Spencer, the baby, my art… my head spins. “Not really. The future is a scary place.”

“It doesn’t have to be. Are you religious?”

“No, not really.”

“Me either, but my father always used to quote Matthew 6:34, ‘Do not worry about tomorrow, for tomorrow will worry about itself. Each day has enough trouble of its own.’ At the time I thought it was nonsense, but I can see the wisdom in it now.”

Her words hold a whole heap of meaning; they suggest she had a father who used the Bible to keep her in line, and no doubt that formed her present low opinion of men.

I wonder if her father is still alive, maybe over in France.

Does she ever see him? I’m too shy to ask, but it does show me that people sometimes act the way they do because of holes in their past.
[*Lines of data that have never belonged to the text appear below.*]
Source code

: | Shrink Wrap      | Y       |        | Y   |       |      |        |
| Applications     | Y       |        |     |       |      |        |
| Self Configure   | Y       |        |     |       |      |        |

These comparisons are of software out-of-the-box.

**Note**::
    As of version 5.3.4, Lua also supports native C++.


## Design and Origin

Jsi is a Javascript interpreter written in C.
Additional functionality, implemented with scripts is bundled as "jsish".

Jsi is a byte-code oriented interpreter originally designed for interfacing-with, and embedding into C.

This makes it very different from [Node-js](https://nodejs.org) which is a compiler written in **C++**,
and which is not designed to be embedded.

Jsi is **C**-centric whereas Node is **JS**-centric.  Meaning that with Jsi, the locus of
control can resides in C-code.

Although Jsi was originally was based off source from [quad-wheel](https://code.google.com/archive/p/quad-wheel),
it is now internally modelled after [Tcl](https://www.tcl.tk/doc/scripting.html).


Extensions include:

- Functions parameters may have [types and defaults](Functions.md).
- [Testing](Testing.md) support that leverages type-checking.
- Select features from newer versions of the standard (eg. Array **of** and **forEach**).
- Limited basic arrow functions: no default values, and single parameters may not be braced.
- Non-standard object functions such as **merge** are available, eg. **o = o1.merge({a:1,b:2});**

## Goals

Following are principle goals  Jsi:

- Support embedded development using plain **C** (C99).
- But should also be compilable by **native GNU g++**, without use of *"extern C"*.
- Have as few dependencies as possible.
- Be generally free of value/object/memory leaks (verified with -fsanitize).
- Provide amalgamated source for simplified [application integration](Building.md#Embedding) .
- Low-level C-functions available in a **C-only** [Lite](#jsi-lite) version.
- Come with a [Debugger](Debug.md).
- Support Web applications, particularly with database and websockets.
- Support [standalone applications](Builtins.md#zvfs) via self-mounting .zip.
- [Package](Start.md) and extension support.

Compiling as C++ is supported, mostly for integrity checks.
It’s not easy to understand who we would be if our experiences and memories hadn’t shaped us.

“Thank you for coming to see me,” Genevieve says. “I look forward to the unveiling tomorrow.”

She leads me out of her office, and we part ways. I head across the foyer, then out of the doors and into the blustery day.

I can’t believe what’s just happened. I’d steeled myself for her to be angry, even furious, and at the very least to throw me out on my ear because I hadn’t bent to her will. Instead, she was gracious and forgiving, and that’s shocked me more than anything.

God, these baby hormones… I press my fingers to my lips. I feel emotional all the time, although I suppose that might be something to do with what’s been happening with Spencer too.

I get in the Alfa and sit there, thinking about him. I haven’t heard from him since I told him I was pregnant. It hurts… but then I was the one who told him that if he wouldn’t acknowledge the child as his, I didn’t want him in our lives, so I can’t be surprised that he’s kept away.

Might he change his mind and want to be a part of the baby’s life? He was shocked and angry at being blindsided, so it’s possible that might happen. But even as I think it, I know what it would lead to: scandal and shame, and I don’t think he could live with that. I shouldn’t expect him to, either.

I have lots of things to think about, including the five other pictures I have to paint for the exhibition, as well as the more obvious conundrum of whether to keep the baby.

If I do, I can hardly travel around the country in my van; I’d need to decide where I’m going to settle, and things like where the kid would go to school.

I’d probably be more likely to stay up here near my parents…

which would in itself bring more problems, but would also mean I’d have Mum around to help, and it would be cool for them to have regular access to their first grandchild, especially as Kingi doesn’t look like he’s going to settle down anytime soon.

But do I want to live up here? No doubt I’d see Spencer from time to time… and how would that play out?

Do not worry about tomorrow, for tomorrow will worry about itself. Each day has enough trouble of its own. Wise words indeed, Matthew.

I start the engine, back out of the parking space, and head out into the autumn afternoon, glad to see that the rain has stopped and the clouds are starting to lift.